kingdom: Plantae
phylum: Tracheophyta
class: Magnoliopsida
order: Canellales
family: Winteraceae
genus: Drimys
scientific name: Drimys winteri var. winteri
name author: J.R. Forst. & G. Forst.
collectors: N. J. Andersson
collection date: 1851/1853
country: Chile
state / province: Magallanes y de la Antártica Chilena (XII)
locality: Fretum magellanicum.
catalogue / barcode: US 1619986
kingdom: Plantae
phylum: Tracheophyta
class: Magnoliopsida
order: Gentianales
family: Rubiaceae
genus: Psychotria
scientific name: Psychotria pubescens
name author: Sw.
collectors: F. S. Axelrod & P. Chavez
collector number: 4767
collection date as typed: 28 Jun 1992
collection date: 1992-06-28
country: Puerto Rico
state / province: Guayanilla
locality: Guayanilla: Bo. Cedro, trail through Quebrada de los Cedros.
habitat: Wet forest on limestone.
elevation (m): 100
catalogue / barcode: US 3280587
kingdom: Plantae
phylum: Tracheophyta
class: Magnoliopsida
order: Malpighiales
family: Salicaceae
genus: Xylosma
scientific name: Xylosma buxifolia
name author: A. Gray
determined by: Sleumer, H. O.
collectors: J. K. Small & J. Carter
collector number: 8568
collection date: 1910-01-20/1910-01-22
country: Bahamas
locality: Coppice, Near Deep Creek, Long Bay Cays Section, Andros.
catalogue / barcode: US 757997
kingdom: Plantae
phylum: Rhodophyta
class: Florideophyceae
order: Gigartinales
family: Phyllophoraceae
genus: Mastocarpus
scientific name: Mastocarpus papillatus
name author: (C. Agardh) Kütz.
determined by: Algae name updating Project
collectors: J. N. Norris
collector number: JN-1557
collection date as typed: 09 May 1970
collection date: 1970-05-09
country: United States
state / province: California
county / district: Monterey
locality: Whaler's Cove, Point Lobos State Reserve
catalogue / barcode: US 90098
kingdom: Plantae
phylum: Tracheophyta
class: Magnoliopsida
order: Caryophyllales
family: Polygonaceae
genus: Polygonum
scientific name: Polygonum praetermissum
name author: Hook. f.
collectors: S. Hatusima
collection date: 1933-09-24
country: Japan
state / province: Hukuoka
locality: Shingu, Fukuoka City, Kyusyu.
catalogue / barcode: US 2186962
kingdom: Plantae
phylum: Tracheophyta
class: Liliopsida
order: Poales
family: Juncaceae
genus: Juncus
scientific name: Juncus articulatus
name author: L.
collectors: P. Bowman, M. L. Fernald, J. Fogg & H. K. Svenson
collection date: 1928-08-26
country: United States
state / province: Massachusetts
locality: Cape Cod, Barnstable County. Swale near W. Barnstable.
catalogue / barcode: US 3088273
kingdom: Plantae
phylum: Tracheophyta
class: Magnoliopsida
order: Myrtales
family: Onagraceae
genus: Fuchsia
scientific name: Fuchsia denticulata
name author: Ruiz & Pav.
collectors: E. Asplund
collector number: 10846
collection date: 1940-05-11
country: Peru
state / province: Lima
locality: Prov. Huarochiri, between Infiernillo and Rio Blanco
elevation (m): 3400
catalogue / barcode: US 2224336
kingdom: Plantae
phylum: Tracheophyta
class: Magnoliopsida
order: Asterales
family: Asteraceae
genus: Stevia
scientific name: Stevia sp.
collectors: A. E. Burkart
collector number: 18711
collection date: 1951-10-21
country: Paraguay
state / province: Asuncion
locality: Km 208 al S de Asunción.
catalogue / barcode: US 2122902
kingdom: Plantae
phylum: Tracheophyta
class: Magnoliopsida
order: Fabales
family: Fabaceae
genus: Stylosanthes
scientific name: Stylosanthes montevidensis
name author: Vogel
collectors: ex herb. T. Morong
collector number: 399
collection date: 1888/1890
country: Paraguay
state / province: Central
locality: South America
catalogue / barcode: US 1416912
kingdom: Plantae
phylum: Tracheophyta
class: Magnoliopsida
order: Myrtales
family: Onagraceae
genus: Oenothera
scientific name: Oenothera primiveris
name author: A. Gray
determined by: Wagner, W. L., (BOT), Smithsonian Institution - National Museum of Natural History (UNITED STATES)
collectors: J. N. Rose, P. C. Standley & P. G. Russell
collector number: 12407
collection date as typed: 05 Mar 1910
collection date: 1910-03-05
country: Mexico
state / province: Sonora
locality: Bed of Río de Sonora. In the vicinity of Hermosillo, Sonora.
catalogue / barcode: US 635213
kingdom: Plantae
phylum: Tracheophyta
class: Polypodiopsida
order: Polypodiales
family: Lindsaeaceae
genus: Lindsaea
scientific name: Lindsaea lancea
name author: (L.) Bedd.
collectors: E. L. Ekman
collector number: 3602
════════
Task goal
Rewrite the data above, changing each "name author" to "authority" and leaving everything else unchanged.

Problem solution
kingdom: Plantae
phylum: Tracheophyta
class: Magnoliopsida
order: Canellales
family: Winteraceae
genus: Drimys
scientific name: Drimys winteri var. winteri
authority: J.R. Forst. & G. Forst.
collectors: N. J. Andersson
collection date: 1851/1853
country: Chile
state / province: Magallanes y de la Antártica Chilena (XII)
locality: Fretum magellanicum.
catalogue / barcode: US 1619986
kingdom: Plantae
phylum: Tracheophyta
class: Magnoliopsida
order: Gentianales
family: Rubiaceae
genus: Psychotria
scientific name: Psychotria pubescens
authority: Sw.
collectors: F. S. Axelrod & P. Chavez
collector number: 4767
collection date as typed: 28 Jun 1992
collection date: 1992-06-28
country: Puerto Rico
state / province: Guayanilla
locality: Guayanilla: Bo. Cedro, trail through Quebrada de los Cedros.
habitat: Wet forest on limestone.
elevation (m): 100
catalogue / barcode: US 3280587
kingdom: Plantae
phylum: Tracheophyta
class: Magnoliopsida
order: Malpighiales
family: Salicaceae
genus: Xylosma
scientific name: Xylosma buxifolia
authority: A. Gray
determined by: Sleumer, H. O.
collectors: J. K. Small & J. Carter
collector number: 8568
collection date: 1910-01-20/1910-01-22
country: Bahamas
locality: Coppice, Near Deep Creek, Long Bay Cays Section, Andros.
catalogue / barcode: US 757997
kingdom: Plantae
phylum: Rhodophyta
class: Florideophyceae
order: Gigartinales
family: Phyllophoraceae
genus: Mastocarpus
scientific name: Mastocarpus papillatus
authority: (C. Agardh) Kütz.
determined by: Algae name updating Project
collectors: J. N. Norris
collector number: JN-1557
collection date as typed: 09 May 1970
collection date: 1970-05-09
country: United States
state / province: California
county / district: Monterey
locality: Whaler's Cove, Point Lobos State Reserve
catalogue / barcode: US 90098
kingdom: Plantae
phylum: Tracheophyta
class: Magnoliopsida
order: Caryophyllales
family: Polygonaceae
genus: Polygonum
scientific name: Polygonum praetermissum
authority: Hook. f.
collectors: S. Hatusima
collection date: 1933-09-24
country: Japan
state / province: Hukuoka
locality: Shingu, Fukuoka City, Kyusyu.
catalogue / barcode: US 2186962
kingdom: Plantae
phylum: Tracheophyta
class: Liliopsida
order: Poales
family: Juncaceae
genus: Juncus
scientific name: Juncus articulatus
authority: L.
collectors: P. Bowman, M. L. Fernald, J. Fogg & H. K. Svenson
collection date: 1928-08-26
country: United States
state / province: Massachusetts
locality: Cape Cod, Barnstable County. Swale near W. Barnstable.
catalogue / barcode: US 3088273
kingdom: Plantae
phylum: Tracheophyta
class: Magnoliopsida
order: Myrtales
family: Onagraceae
genus: Fuchsia
scientific name: Fuchsia denticulata
authority: Ruiz & Pav.
collectors: E. Asplund
collector number: 10846
collection date: 1940-05-11
country: Peru
state / province: Lima
locality: Prov. Huarochiri, between Infiernillo and Rio Blanco
elevation (m): 3400
catalogue / barcode: US 2224336
kingdom: Plantae
phylum: Tracheophyta
class: Magnoliopsida
order: Asterales
family: Asteraceae
genus: Stevia
scientific name: Stevia sp.
collectors: A. E. Burkart
collector number: 18711
collection date: 1951-10-21
country: Paraguay
state / province: Asuncion
locality: Km 208 al S de Asunción.
catalogue / barcode: US 2122902
kingdom: Plantae
phylum: Tracheophyta
class: Magnoliopsida
order: Fabales
family: Fabaceae
genus: Stylosanthes
scientific name: Stylosanthes montevidensis
authority: Vogel
collectors: ex herb. T. Morong
collector number: 399
collection date: 1888/1890
country: Paraguay
state / province: Central
locality: South America
catalogue / barcode: US 1416912
kingdom: Plantae
phylum: Tracheophyta
class: Magnoliopsida
order: Myrtales
family: Onagraceae
genus: Oenothera
scientific name: Oenothera primiveris
authority: A. Gray
determined by: Wagner, W. L., (BOT), Smithsonian Institution - National Museum of Natural History (UNITED STATES)
collectors: J. N. Rose, P. C. Standley & P. G. Russell
collector number: 12407
collection date as typed: 05 Mar 1910
collection date: 1910-03-05
country: Mexico
state / province: Sonora
locality: Bed of Río de Sonora. In the vicinity of Hermosillo, Sonora.
catalogue / barcode: US 635213
kingdom: Plantae
phylum: Tracheophyta
class: Polypodiopsida
order: Polypodiales
family: Lindsaeaceae
genus: Lindsaea
scientific name: Lindsaea lancea
authority: (L.) Bedd.
collectors: E. L. Ekman
collector number: 3602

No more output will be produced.